Without age verification this is obviously an unenforceable ban... I think Finland already has schemes for age verification.

  • k__ 13 hours ago

    Yeah.

    Zero knowledge proof and you're good to go.

    • Aurornis 11 hours ago

      That's not how ID checking works, though.

      A key part of ID verification laws is that you're confirming the ID presented also belongs to the user.

      They can't just check for "This person currently has an adult ID in their possession" and nothing more, otherwise one kid at school would borrow their older brothers' ID and then use it to register all of their friends' accounts one day.

      • tzs 10 hours ago

        You tie it cryptographically to their phone with keys in the phone's hardware security module. This doesn't stop sharing of ID but it makes it much more inconvenient.

      • machomaster 8 hours ago

        1. Make it illegal and punish people. 2. Have a certain limit (like 5) on virtual ids one person can register. Allow to withdraw consent and close virtual ids.

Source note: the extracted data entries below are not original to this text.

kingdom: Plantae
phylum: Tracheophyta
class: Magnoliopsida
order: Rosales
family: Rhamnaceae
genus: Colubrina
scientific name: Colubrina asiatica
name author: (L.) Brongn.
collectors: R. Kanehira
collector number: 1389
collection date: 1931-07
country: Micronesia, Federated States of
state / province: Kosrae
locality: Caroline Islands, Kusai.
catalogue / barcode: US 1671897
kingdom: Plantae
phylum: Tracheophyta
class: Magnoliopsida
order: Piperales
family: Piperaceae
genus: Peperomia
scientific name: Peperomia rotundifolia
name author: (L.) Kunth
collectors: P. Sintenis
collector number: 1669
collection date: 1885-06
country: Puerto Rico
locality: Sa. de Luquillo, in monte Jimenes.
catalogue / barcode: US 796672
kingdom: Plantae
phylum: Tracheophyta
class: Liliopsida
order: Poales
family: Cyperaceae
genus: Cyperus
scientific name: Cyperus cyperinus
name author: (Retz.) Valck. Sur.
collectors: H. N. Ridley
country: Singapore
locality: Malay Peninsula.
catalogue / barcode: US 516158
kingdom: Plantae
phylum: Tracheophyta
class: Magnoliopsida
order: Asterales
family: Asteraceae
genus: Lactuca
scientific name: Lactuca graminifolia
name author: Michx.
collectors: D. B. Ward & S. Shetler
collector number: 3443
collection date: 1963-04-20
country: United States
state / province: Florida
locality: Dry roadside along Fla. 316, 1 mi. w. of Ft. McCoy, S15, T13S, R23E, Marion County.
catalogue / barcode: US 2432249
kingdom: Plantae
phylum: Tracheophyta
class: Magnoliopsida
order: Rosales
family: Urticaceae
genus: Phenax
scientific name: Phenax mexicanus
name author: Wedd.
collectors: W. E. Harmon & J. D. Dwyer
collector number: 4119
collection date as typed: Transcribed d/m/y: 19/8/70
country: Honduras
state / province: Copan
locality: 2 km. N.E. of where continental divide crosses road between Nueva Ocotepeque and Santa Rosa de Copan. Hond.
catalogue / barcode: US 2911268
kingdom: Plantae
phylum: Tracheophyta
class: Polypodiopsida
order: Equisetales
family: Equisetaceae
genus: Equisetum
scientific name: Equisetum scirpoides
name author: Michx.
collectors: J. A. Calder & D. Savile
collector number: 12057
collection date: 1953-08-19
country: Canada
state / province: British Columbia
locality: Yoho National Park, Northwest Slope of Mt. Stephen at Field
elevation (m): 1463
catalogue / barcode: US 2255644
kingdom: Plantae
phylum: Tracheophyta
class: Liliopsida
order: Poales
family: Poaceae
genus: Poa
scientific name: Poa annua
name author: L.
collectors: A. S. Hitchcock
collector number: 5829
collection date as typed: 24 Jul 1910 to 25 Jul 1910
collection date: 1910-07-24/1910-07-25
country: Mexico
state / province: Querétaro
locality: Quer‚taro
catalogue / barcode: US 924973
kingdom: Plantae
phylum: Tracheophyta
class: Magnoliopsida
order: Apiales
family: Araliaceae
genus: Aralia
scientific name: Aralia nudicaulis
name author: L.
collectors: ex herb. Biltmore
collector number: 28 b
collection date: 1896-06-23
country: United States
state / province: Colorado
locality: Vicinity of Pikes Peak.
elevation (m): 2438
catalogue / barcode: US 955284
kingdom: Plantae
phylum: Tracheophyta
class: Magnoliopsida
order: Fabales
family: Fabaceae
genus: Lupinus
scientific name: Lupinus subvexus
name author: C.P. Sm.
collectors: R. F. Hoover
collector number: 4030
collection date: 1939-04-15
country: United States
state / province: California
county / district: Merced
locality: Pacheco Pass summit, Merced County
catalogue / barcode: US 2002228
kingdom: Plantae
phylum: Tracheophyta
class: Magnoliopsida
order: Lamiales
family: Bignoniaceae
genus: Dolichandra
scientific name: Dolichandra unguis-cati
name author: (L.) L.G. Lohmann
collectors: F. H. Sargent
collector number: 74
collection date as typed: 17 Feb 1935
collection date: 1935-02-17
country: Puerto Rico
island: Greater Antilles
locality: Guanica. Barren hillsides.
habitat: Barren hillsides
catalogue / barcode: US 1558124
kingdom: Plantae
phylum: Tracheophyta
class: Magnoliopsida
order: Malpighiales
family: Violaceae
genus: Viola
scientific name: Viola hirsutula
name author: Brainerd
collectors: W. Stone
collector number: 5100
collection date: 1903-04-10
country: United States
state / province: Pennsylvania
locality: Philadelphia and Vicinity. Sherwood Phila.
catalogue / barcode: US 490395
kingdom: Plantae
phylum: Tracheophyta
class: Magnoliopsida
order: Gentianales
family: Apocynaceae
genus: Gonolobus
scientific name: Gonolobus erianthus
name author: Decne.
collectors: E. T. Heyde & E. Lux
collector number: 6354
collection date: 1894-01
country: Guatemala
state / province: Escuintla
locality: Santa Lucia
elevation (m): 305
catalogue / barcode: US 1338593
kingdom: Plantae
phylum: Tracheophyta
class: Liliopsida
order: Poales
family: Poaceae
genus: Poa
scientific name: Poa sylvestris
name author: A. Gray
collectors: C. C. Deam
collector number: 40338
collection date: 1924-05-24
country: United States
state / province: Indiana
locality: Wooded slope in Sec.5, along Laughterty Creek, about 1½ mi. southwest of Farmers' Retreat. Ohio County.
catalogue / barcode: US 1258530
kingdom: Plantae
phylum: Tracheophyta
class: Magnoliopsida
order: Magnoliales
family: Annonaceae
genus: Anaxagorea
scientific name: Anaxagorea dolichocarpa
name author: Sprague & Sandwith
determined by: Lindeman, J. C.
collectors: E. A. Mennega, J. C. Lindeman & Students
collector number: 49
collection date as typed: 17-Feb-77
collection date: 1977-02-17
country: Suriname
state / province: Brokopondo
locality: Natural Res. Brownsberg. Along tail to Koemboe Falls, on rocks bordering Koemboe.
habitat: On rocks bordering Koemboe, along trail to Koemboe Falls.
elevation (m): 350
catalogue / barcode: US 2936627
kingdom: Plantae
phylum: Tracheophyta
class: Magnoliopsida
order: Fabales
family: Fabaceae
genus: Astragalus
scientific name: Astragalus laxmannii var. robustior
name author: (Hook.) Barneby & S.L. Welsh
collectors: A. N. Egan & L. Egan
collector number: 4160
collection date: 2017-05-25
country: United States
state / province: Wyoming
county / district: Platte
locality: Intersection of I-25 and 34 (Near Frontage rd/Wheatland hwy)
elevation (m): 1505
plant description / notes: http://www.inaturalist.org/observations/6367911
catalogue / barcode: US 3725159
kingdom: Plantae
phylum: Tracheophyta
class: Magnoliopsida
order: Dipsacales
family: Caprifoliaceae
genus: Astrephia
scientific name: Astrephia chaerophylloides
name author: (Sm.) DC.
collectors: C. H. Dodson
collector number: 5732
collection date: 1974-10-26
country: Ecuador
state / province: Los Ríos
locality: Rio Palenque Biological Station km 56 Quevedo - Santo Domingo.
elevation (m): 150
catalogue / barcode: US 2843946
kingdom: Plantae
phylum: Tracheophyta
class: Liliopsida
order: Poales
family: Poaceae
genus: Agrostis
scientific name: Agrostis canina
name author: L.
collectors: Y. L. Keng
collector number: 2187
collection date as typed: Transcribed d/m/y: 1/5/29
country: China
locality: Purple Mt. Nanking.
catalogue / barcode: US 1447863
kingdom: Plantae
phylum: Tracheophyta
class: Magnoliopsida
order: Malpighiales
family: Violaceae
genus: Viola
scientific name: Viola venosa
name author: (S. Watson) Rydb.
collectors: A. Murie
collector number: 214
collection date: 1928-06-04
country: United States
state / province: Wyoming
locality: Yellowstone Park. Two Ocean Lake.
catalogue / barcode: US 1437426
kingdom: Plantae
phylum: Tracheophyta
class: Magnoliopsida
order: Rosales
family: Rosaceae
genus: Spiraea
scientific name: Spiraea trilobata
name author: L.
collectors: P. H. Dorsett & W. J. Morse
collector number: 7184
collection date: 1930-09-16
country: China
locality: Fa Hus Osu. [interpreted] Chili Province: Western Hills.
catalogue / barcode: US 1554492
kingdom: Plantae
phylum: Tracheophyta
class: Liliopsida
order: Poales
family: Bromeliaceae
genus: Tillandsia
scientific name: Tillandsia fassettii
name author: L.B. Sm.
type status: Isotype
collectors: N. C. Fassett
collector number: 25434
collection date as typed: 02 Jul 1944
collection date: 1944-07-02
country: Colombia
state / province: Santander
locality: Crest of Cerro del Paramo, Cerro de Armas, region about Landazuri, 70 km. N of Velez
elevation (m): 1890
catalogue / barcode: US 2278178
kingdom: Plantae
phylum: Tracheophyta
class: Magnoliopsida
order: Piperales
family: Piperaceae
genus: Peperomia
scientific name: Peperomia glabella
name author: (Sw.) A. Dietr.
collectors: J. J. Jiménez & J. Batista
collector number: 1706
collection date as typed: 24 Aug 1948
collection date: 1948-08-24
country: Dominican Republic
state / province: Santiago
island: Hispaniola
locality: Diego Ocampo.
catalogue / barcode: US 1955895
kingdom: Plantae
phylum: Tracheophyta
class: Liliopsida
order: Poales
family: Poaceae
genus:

        • Aurornis 8 hours ago

          > 1. Make it illegal and punish people.

          Which you will prove how? With no record of which ID was used and with the person who used it being under 18 by necessity, this means there would be no evidence to even punish anyone old enough to be punished.

          > 2. Have a certain limit (like 5) on virtual ids one person can register. Allow to withdraw consent and close virtual ids.

          If the ID is only checked in a zero-knowledge way to register accounts, you don’t even need multiple IDs. You just need access to one, which can be used a million times.

          All of the schemes to check if it’s being used multiple times start exposing more info or requiring a central party to manage. We start sliding down the slope of having the government manage ID checking centrally, which conveniently gives them a way to check which people are accessing which services.

    • unclad5968 12 hours ago

      How would a zero knowledge proof of my age work?